(Reuters) – Wall Street stocks were down marginally on Friday after the United States announced hefty tariffs on Chinese imports and China vowed to respond in kind, stoking investor worries over an escalating tit-for-tat trade dispute.
The S&P 500 was essentially flat and the Nasdaq and Dow were slightly lower after paring earlier losses. After a week of choppy trading, the Dow was on track to post a weekly loss while the S&P and Nasdaq were poised to close in positive territory for the week.
U.S. President Donald Trump unveiled an initial list of strategically important goods that would be subject to a 25 percent tariff effective July 6, and China’s Commerce Ministry responded with its own list of U.S. imports targeting soybeans, aircraft, autos and chemicals.
The two countries have held several rounds of talks since early May but have yet to result in a deal, as the United States pressures China to narrow a $375 billion trade deficit.
“The market’s selling off, though not drastically, mostly on renewed fears of a trade war,” said Peter Tuz, president of Chase Investment Counsel in Charlottesville, Virginia. “Maybe people are just getting used to the rhetoric and stepping off of it a little bit.”
Boeing Inc (BA.N) shares were down 1.2 percent on the news.
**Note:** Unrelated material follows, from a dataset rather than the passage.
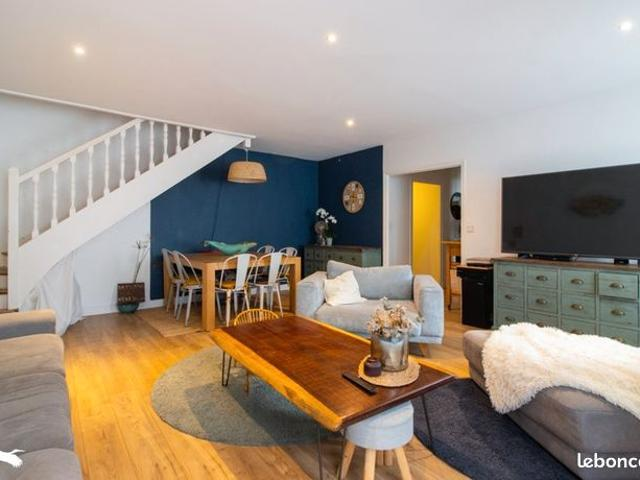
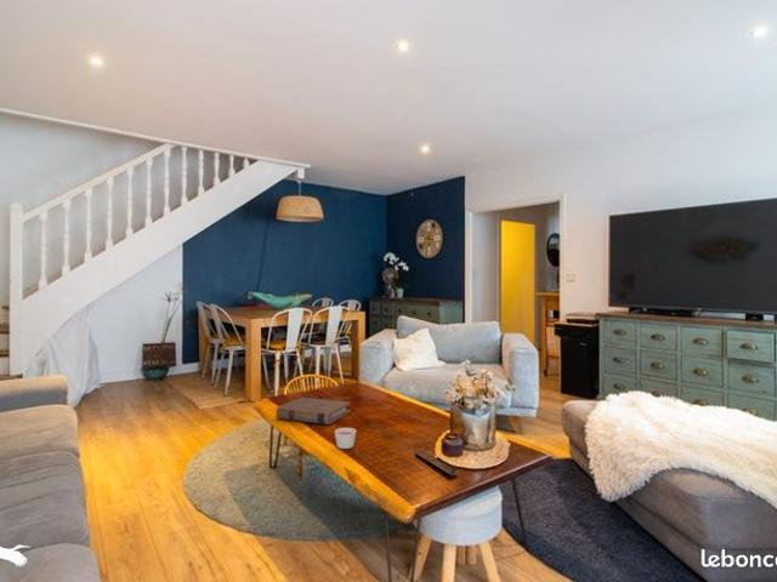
+ candle [334,427,357,450]
+ book [274,396,352,426]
The planemaker is the single largest U.S. exporter to China.
At 3:06PM ET, the Dow Jones Industrial Average .DJI fell 90.48 points, or 0.36 percent, to 25,084.83, the S&P 500 .SPX lost 3.29 points, or 0.12 percent, to 2,779.2 and the Nasdaq Composite .IXIC dropped 13.51 points, or 0.17 percent, to 7,747.53.
Of the 11 major sectors of the S&P 500 four were in negative territory.
The energy sector .SPNY was the biggest percentage loser, down 1.7 percent as oil prices LCOc1 tumbled more than 3 percent ahead of next week’s OPEC meeting.
Declining issues outnumbered advancing ones on the NYSE by a 1.34-to-1 ratio; on Nasdaq, a 1.08-to-1 ratio favored decliners.
The S&P 500 posted 19 new 52-week highs and 4 new lows; the Nasdaq Composite recorded 119 new highs and 33 new lows.